======== Recorded data
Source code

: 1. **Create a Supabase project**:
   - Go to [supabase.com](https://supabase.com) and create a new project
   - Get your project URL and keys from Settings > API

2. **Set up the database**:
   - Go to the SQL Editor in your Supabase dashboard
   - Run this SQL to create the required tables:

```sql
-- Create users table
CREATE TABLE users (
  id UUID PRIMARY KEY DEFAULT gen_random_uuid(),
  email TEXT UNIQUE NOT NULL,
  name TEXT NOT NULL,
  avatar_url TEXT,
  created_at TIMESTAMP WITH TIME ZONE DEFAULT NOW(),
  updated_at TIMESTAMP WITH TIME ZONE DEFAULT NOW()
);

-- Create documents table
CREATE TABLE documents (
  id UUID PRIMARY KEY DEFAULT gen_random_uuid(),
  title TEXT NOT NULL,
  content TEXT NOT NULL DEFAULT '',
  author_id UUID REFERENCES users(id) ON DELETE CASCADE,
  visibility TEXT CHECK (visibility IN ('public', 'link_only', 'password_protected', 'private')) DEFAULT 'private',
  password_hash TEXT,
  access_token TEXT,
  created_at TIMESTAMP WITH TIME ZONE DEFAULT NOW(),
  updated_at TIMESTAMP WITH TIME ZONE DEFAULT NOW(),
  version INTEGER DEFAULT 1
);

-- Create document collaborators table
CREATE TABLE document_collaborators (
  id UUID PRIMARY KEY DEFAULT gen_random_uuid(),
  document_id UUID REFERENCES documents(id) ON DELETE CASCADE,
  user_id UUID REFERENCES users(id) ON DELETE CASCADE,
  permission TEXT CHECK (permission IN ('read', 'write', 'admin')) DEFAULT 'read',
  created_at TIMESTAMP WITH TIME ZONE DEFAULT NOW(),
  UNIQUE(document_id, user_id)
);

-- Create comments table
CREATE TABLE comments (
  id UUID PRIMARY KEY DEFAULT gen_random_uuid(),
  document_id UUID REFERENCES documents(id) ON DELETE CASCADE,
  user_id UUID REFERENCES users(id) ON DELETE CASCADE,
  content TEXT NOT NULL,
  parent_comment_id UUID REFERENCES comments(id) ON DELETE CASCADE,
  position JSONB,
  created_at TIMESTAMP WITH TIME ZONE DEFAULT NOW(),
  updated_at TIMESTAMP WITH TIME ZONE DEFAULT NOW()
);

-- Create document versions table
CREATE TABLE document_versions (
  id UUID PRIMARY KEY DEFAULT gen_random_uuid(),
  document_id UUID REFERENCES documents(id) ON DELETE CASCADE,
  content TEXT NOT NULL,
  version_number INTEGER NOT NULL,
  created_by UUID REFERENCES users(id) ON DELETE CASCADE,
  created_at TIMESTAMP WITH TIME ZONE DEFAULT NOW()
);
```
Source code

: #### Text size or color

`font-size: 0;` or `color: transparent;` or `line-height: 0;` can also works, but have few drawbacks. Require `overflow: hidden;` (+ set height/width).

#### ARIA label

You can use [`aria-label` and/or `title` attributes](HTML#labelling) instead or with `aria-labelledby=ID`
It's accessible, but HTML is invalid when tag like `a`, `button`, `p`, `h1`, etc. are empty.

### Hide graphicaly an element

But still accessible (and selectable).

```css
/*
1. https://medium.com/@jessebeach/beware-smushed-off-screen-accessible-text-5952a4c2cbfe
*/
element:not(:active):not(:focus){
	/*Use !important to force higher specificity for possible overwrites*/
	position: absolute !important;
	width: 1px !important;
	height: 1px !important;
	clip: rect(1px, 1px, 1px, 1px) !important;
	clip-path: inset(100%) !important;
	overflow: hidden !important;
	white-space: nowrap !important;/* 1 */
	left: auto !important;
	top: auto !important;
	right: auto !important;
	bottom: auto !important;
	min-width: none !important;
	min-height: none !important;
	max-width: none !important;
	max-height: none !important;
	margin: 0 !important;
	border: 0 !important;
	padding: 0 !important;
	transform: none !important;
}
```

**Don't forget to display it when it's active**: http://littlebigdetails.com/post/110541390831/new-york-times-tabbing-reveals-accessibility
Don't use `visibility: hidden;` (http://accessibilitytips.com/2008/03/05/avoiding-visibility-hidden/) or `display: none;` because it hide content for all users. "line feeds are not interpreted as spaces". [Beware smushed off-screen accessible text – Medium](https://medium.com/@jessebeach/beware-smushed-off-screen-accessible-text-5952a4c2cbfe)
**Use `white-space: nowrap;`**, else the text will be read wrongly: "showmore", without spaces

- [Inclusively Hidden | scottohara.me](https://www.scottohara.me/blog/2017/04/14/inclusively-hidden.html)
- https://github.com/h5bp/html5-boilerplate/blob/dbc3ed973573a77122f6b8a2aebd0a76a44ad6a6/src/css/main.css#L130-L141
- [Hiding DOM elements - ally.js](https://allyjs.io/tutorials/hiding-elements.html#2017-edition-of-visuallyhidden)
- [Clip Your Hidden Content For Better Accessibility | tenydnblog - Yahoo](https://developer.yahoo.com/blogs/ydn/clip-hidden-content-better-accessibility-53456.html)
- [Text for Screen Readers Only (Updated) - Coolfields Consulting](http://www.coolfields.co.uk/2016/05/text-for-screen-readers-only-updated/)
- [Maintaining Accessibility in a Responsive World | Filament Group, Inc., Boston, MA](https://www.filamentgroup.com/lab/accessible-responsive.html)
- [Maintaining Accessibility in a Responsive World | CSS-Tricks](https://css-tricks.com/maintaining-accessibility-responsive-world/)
================
**Exercise**
Copy each line of the records containing the string "auto".

**Output of the task**
	left: auto !important;
	top: auto !important;
	right: auto !important;
	bottom: auto !important;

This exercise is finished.